_Work task_
When you return the data, keep every line exactly as it is and leave out the pictures.

Plain-text document sources:
- - - - - - -

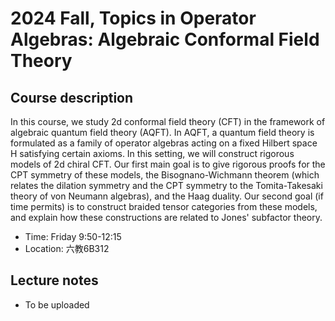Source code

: # 2024 Fall, Topics in Operator Algebras: Algebraic Conformal Field Theory


## Course description

In this course, we study 2d conformal field theory (CFT) in the framework of algebraic quantum field theory (AQFT). In AQFT, a quantum field theory is formulated as a family of operator algebras acting on a fixed Hilbert space H satisfying certain axioms. In this setting, we will construct rigorous models of 2d chiral CFT. Our first main goal is to give rigorous proofs for the CPT symmetry of these models, the Bisognano-Wichmann theorem (which relates the dilation symmetry and the CPT symmetry to the Tomita-Takesaki theory of von Neumann algebras), and the Haag duality. Our second goal (if time permits) is to construct braided tensor categories from these models, and explain how these constructions are related to Jones' subfactor theory.


- Time: Friday 9:50-12:15
- Location: 六教6B312




## Lecture notes
- To be uploaded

- - - - - - -

_Answer section_
Source code

: # 2024 Fall, Topics in Operator Algebras: Algebraic Conformal Field Theory


## Course description

In this course, we study 2d conformal field theory (CFT) in the framework of algebraic quantum field theory (AQFT). In AQFT, a quantum field theory is formulated as a family of operator algebras acting on a fixed Hilbert space H satisfying certain axioms. In this setting, we will construct rigorous models of 2d chiral CFT. Our first main goal is to give rigorous proofs for the CPT symmetry of these models, the Bisognano-Wichmann theorem (which relates the dilation symmetry and the CPT symmetry to the Tomita-Takesaki theory of von Neumann algebras), and the Haag duality. Our second goal (if time permits) is to construct braided tensor categories from these models, and explain how these constructions are related to Jones' subfactor theory.


- Time: Friday 9:50-12:15
- Location: 六教6B312




## Lecture notes
- To be uploaded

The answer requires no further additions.